Этим и ограничиваются, насколько нам известно, все комментарии к разбираемому нами Новгородскому сказанию, имеющиеся в литературе. Его не коснулся и А. Н. Пыпин в своих статьях о Сибири («Сибирь и исследования ее»), помещенных в «Вестнике Европы» за 1888 год, а равно и г. Адрианов в своей «Истории Сибири».
Пробегая приведенное нами Новгородское сказание, мы можем различить в нем известия о девяти родах людей (племенах или народностях), которые все вообще называются «самоедью», хотя относительно двух из них этого обозначения и не употреблено. Эти девять племен называются или определяются так:
1) самоедь — молгонзеи, людоеды;
2) линная самоедь;
3) самоедь — «по пуп мохнатая до долу»;
4) самоедь со ртом на темени;
5) самоедь умирающая (замерзающая) на зиму или на два месяца;
6) люди вверху Оби, живущие в земле;
7) безголовая самоедь — со ртом между плечами и с глазами в груди, стреляющая из железных трубок;
8) люди, ходящие «по-под землею» около озера, на котором есть мертвый город, где происходит немой торг;
9) каменская самоедь, которая «облежит около Югорские земли».

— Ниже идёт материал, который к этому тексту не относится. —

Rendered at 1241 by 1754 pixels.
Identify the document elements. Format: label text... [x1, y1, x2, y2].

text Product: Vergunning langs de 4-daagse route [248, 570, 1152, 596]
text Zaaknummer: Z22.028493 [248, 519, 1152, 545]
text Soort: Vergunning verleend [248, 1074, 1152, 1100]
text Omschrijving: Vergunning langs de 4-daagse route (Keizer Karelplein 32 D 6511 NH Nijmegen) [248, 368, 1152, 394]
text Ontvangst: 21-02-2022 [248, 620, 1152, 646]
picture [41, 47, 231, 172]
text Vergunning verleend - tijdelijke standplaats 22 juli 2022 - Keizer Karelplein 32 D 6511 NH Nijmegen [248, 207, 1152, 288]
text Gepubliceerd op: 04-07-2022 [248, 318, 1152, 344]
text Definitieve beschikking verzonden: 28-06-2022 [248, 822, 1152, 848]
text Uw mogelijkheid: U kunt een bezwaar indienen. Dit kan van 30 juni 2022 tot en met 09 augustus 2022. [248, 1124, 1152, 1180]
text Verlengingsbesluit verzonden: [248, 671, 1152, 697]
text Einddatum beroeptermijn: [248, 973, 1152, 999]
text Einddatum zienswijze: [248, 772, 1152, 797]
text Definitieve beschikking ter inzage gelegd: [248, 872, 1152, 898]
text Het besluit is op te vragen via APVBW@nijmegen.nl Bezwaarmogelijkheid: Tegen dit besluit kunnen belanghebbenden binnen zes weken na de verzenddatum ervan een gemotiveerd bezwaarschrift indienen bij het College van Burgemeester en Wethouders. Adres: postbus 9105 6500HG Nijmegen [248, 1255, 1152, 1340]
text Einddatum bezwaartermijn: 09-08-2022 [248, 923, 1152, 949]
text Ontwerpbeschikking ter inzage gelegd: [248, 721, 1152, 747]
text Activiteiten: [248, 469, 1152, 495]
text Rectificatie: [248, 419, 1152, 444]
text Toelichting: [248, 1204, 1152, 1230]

Относительно всех этих народов рассказываются довольно невероятные вещи, тем не менее некоторые из них характеризуются все-таки возможными чертами; таковы: молгонзеи, люди, живущие в земле; каменская самоедь; другие же — явно баснословными: «линная» самоедь; люди со ртом на темени; умирающие на зиму; безголовые. Было бы, однако, нерациональным отбросить сразу все эти невероятные рассказы как баснословные и признать их просто досужими выдумками какого-то проходимца-торговца. Такое обвинение в сознательном измышлении совершенно несуществующих вещей можно сделать только после обстоятельного разбора сказания.
Известно, что многие рассказы древних писателей, например Геродота, долго считались совершенно баснословными, покуда последующие открытия и более обстоятельная критика не доказали верности сведений, сообщаемых «отцом истории», или не убедили, по крайней мере, в том, что в основании многих из них лежало нечто достоверное. Всякое описание, если оно сделано не очевидцем и основано на расспросах и рассказах, почти неизбежно должно заключать в себе неточности, искажения или преувеличения, которые могут особенно увеличиться, если рассказ дошел до записавшего его из вторых и третьих уст, если и первый рассказчик имел, может быть, не вполне точные сведения или если слышавший рассказ не умел надлежащим образом его понять. Тогда путем искажений, смешений и преувеличений действительных фактов могут возникать совершенно невероятные представления, в которых иногда весьма трудно (и даже положительно невозможно) добраться до скрытого в них зерна истины. История многих средневековых географических и этнографических мифов может служить наглядной тому иллюстрацией; в ней можно найти немало примеров тому, как известный действительный факт, неверно понятый или бессознательно преувеличенный, давал повод к возникновению самых фантастических и баснословных рассказов, державшихся в обращении целые века.